### EXERCISE OBJECTIVE
The response must contain every line from the records below that has "CrtYd".
-- Opening Marker --
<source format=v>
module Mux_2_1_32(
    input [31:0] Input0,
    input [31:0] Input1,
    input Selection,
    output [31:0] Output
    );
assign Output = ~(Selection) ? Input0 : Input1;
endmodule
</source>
-- Closing Marker --
-- Opening Marker --
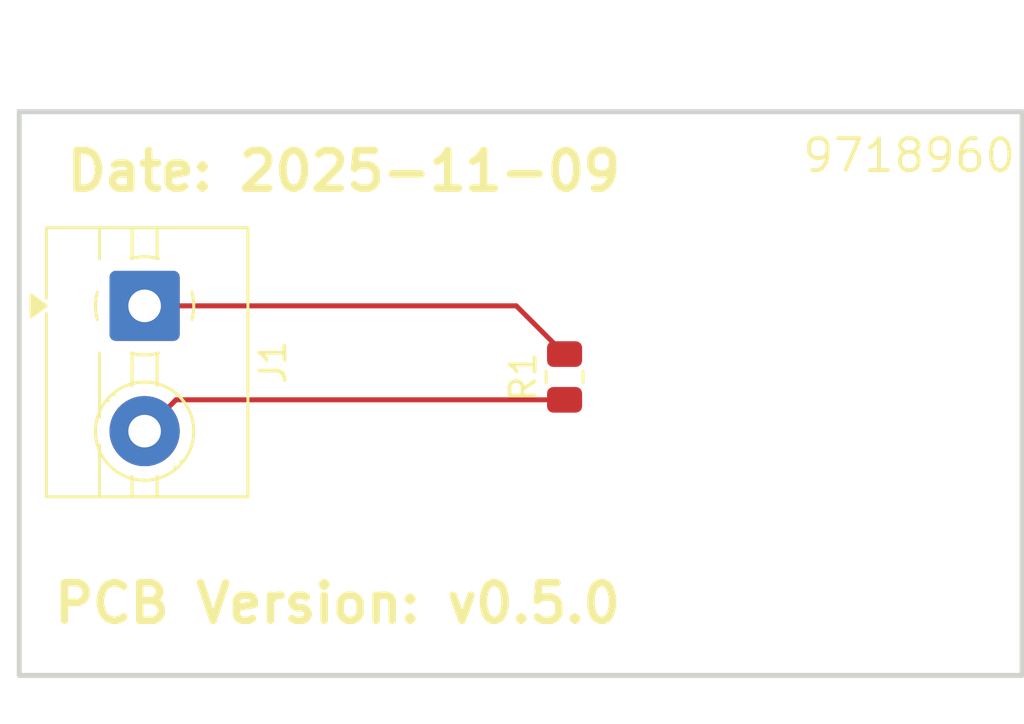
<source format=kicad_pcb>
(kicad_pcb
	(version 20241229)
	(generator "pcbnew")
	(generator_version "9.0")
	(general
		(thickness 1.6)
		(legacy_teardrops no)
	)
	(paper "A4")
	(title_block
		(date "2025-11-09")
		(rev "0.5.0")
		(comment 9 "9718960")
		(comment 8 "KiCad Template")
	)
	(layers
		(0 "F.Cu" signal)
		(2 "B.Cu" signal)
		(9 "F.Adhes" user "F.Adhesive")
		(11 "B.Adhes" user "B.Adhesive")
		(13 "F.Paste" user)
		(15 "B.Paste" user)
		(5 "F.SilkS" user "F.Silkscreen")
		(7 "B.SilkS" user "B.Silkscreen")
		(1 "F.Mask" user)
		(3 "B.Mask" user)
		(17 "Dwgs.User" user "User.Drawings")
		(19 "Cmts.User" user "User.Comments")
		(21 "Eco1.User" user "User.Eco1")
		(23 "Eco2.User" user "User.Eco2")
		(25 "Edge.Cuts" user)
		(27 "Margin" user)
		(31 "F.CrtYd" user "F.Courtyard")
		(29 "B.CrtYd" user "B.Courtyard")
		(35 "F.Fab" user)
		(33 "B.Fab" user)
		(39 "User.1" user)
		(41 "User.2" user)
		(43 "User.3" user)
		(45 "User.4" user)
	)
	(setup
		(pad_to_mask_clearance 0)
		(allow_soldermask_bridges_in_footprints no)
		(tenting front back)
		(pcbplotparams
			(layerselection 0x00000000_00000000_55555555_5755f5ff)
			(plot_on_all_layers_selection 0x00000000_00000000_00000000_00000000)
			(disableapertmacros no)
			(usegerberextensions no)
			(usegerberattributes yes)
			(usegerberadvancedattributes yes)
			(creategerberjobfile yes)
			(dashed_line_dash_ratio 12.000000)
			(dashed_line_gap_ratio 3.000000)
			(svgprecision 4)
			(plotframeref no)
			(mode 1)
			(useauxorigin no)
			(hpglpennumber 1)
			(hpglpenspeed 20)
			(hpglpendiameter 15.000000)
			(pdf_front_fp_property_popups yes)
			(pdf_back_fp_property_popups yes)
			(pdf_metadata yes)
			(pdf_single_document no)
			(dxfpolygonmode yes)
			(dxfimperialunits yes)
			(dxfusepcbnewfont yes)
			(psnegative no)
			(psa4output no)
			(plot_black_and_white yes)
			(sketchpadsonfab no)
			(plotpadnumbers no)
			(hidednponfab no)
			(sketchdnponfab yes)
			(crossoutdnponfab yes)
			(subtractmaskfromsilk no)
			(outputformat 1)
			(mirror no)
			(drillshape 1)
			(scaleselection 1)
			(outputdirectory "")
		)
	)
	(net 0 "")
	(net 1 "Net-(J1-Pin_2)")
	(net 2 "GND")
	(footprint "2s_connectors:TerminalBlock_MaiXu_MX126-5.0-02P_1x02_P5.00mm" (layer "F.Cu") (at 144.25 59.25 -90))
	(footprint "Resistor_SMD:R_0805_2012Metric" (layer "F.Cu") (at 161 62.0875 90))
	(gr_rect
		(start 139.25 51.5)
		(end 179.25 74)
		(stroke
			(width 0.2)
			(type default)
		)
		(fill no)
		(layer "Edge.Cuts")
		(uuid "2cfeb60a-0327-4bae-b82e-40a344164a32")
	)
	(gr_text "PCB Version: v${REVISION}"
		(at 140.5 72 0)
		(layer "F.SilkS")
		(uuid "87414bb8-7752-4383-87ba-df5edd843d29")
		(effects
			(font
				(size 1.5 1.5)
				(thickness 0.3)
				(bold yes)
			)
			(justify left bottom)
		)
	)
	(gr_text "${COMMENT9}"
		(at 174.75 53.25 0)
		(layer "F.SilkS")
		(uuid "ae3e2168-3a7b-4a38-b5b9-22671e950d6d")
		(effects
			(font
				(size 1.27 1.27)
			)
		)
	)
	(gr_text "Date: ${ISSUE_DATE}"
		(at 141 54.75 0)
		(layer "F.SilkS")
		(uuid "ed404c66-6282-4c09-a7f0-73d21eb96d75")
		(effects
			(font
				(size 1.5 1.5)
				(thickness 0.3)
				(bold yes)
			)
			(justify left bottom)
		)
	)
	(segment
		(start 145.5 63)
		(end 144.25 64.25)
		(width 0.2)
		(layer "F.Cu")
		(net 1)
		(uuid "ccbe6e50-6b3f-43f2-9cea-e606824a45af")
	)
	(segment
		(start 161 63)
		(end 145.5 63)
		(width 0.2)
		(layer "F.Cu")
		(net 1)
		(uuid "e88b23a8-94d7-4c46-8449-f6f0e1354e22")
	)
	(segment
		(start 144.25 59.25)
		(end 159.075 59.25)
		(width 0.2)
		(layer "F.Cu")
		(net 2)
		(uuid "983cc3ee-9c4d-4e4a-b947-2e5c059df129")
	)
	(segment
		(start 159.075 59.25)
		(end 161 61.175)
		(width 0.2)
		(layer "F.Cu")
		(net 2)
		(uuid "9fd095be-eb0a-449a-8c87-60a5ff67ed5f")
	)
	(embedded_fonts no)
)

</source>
-- Closing Marker --
### FINISHED TASK
		(31 "F.CrtYd" user "F.Courtyard")
		(29 "B.CrtYd" user "B.Courtyard")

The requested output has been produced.